Our daily round-up of news from the art world
Tate and National Galleries of Scotland reinstate ties with Anthony d’Offay | The Times (£) reports that trustees at the Tate and the National Galleries of Scotland have reinstated their working relationship with Anthony d’Offay, art dealer and creator of the Artist Rooms programme in the UK, who was in January 2018 accused of sexual misconduct by three women. At the time the museums, which jointly own the Artist Rooms collection, announced they would ‘suspend any further contact’ with d’Offay, who denied the allegations, ‘until these matters have been clarified’. A Tate spokesperson has now told the Art Newspaper: ‘We have not been informed of any formal police investigation and trustees have since resumed contact with him.’
Open letter calls for Whitney to remove Warren B. Kanders as board vice chair | An open letter calling for the Whitney Museum of American Art to remove Warren B. Kanders as the vice chairman of its board was posted to the blog of Verso Books on Friday. Kanders, who has been on the museum’s board since 2006, owns Safariland, the manufacturer of defence products including tear gas canisters that were used by US border patrol agents at the border with Mexico in November 2018. The letter, signed by more than 120 scholars and critics, refers to an earlier call for Kanders’ resignation, made to the museum administration by some 100 staff members at the Whitney last November.

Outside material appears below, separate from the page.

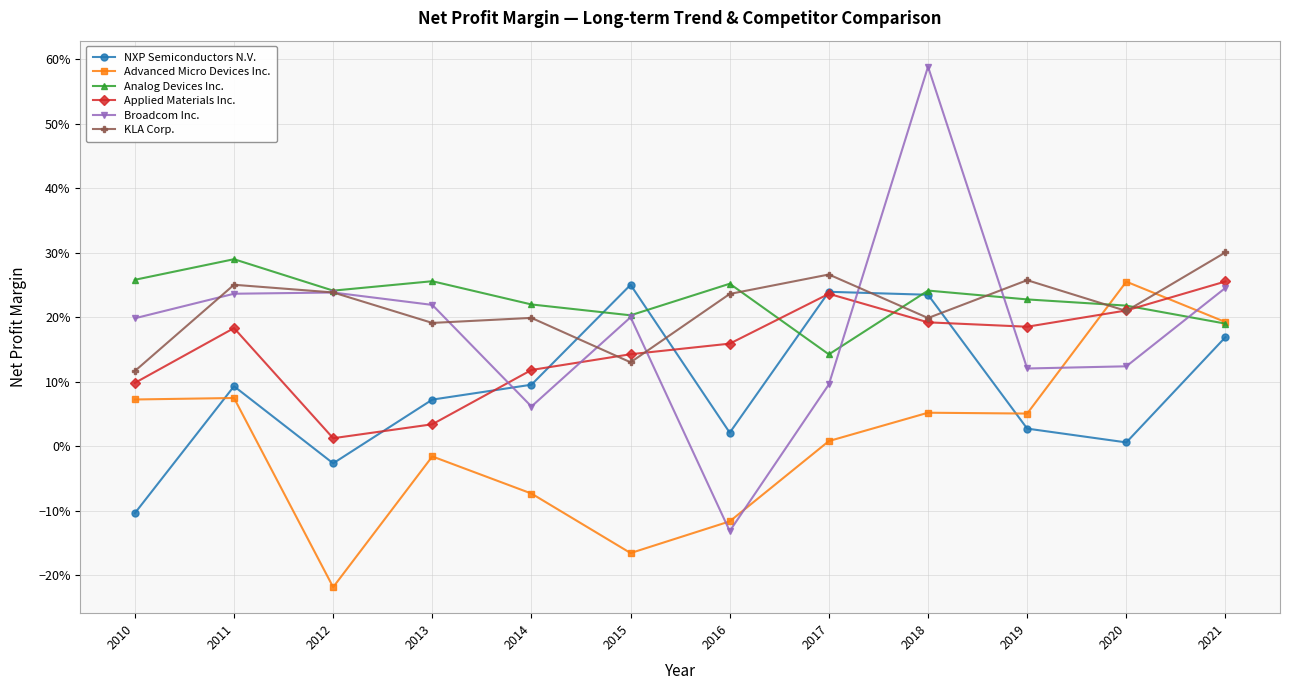

What is the sum of all Advanced Micro Devices Inc. values?

0.1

Inaugural recipients of Katthy Cavaliere Fellowship announced | Frances Barrett, Giselle Stanborough and Sally Rees are the inaugural recipients of the Katthy Cavaliere Fellowship, the largest grant available exclusively to female-identifying artists in Australia; each artist will receive $100,000 (AUSD) towards the production of new installations that will be exhibited at three Australian galleries. Katthy Cavaliere was an Italian-Australian performance artist who died in 2012.